• What you will do: Nothing but the images is to be left out of your exact copy of the entries.

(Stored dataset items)
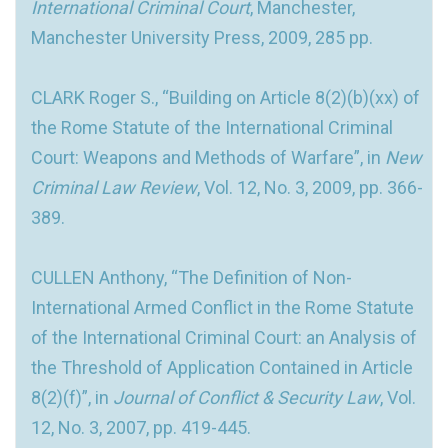
International Criminal Court
, Manchester,
Manchester University Press, 2009, 285 pp.
CLARK Roger S., “Building on Article 8(2)(b)(xx) of
the Rome Statute of the International Criminal
Court: Weapons and Methods of Warfare”, in
New
Criminal Law Review
, Vol. 12, No. 3, 2009, pp. 366-
389.
CULLEN Anthony, “The Definition of Non-
International Armed Conflict in the Rome Statute
of the International Criminal Court: an Analysis of
the Threshold of Application Contained in Article
8(2)(f)”, in
Journal of Conflict & Security Law
, Vol.
12, No. 3, 2007, pp. 419-445.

• Solution for this exercise:
International Criminal Court
, Manchester,
Manchester University Press, 2009, 285 pp.
CLARK Roger S., “Building on Article 8(2)(b)(xx) of
the Rome Statute of the International Criminal
Court: Weapons and Methods of Warfare”, in
New
Criminal Law Review
, Vol. 12, No. 3, 2009, pp. 366-
389.
CULLEN Anthony, “The Definition of Non-
International Armed Conflict in the Rome Statute
of the International Criminal Court: an Analysis of
the Threshold of Application Contained in Article
8(2)(f)”, in
Journal of Conflict & Security Law
, Vol.
12, No. 3, 2007, pp. 419-445.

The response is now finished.